Thursday, April 2, 2009

A Priestly Running Connection


(This post is reprinted, with permission, from the Boulder Road Runners Newsletter, April 2009)

Editor’s Note: Father Terrance Patrick Ryan, (good Irish name don’t you think?) is a Paulist Catholic Priest and currently resides at Sacred Heart of Jesus Church on 14th Street (very close to the Casey Hill on the Bolder Boulder course). He does workshops and seminars on contemplative prayer for the church when he's not out training. Our personal connection is primarily through running as he’s trained with me and the BRR off and on for almost 30 years. He was a member of our 60-69 team at the 2007 USA XC Championships and ran on a BRR team during a 24 hours indoor relay back in the 80’s. It’s also tough to argue with him about missing workouts since he always claims to be doing “God’s Work”. He represents one of the many facets of the Boulder Road Runners and if you have someone we should meet please send me their story. Here’s his story in his own words:


I began to run on my own for fun in the seventh grade. I was good at running distance as my legs were strong from growing up riding a heavy Schwinn bicycle all over my neighborhood. When I went to high school I joined the cross country and track team. I went on to run in College at Fordham University. Cross country was my best sport. After college, I gave up running for about two years while I attended Columbia Graduate School of Business for my MBA. Few people ran as recreation back in the 60's. I moved to Chicago where it was too cold to run in the winter, but in the spring I began to run for exercise along the lake front. I needed some release from an indoor desk job. I found that running seemed to energize me,and clear my head. It was the latter 60's and there were few joggers in the Chicago parks. Then I moved to San Francisco where I could run all year and there were races like the Bay to Breakers. So I began to train and race some. I pretty much used the same kind of training I was taught in school. Running kept getting me refocused on doing healthy things. It gave me some purpose and meaning in my life while I asked the deeper question, "What is the purpose or meaning of my life?" Working for a corporation that sold some product did not seem to have enough depth for me. I kept coming back to the spiritual, as much as I kept coming back to running.


Running and spiritual questions connected for me, as both had to do with the outdoors and nature. I was never an indoor runner. Living in Northern California, I kept experiencing the grandeur of Creation in the outdoors. I found myself getting closer to my Catholic roots of quiet masses and sitting in silence with the God of my understanding who was unconditional love. This experience led me to want to talk about this loving God that I was experiencing. The priesthood seemed like a good place to be for sharing this experience.

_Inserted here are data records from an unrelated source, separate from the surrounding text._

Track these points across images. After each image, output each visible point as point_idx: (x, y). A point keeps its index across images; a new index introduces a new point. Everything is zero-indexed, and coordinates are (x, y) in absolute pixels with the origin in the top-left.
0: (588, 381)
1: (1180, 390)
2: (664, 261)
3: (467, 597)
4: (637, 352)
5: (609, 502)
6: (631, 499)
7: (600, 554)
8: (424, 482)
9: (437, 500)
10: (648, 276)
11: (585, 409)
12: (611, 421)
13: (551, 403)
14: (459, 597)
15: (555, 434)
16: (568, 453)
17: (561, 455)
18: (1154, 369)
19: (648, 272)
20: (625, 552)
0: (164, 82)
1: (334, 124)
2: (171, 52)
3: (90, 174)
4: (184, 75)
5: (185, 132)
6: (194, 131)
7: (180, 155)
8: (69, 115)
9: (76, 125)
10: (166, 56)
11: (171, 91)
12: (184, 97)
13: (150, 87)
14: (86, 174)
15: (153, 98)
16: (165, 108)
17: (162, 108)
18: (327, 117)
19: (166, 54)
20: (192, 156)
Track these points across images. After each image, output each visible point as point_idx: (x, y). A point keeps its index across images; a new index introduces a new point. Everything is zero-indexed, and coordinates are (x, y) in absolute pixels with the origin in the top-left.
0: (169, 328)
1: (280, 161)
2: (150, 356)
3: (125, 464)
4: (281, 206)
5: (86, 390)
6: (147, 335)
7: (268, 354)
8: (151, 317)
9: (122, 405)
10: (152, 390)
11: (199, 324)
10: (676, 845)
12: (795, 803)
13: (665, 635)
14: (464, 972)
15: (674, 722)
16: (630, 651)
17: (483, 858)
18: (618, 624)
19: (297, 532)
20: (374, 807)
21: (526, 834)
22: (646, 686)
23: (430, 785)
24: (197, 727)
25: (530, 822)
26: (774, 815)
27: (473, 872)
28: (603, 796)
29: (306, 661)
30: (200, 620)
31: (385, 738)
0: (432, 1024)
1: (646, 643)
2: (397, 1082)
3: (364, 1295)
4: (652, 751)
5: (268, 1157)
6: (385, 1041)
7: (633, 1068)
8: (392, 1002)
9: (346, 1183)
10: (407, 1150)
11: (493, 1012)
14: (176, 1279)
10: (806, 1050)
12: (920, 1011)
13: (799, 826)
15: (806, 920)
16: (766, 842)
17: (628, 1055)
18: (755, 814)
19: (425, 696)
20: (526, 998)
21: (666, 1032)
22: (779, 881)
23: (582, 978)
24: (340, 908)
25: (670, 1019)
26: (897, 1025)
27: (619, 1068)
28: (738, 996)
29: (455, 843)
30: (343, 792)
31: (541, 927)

I ran in the seminary. Running and the relaxing in the Silence of the Presence of Love seemed to go together as sharing a healthy way of life. I competed in races in the seminary. I was seeing more people jogging in the mid 70s as long distance running became popular. I have run every place I have worked as a priest. Houston was the hardest place to run both because of the weather and lack of places to run. I came to Boulder in 1980 to St. Thomas Aquinas Church where Rich and Patti Castro found me when they were looking for a running priest to do their wedding. As part of Rich's running group I met some good friends and enjoyed my most social years of running. There is nothing like a running group to keep me going. As I get older it is harder to self-motivate. But the thought of hammering another person in a group run gives a chance for my dark side to be exorcised, so that I can be nice as a priest the rest of the day.


Though people know that I run, from my sermons, I don't think that they treat me in any different way than any other priest or runner. In Boulder, it is not unusual for a person to be a runner. Another connection I find with running and my faith is in "oil". I am anointed with oil in becoming a priest and in baptism. Oil is used on athletes in the past to massage, loosen up muscles before or after a competition. My priesthood is a long distance run in which I have to show up each day, and do my best with whatever I got for that day. We have our plan for running but our plans don't always work as we would like. But we are faithful to the program and to my priesthood.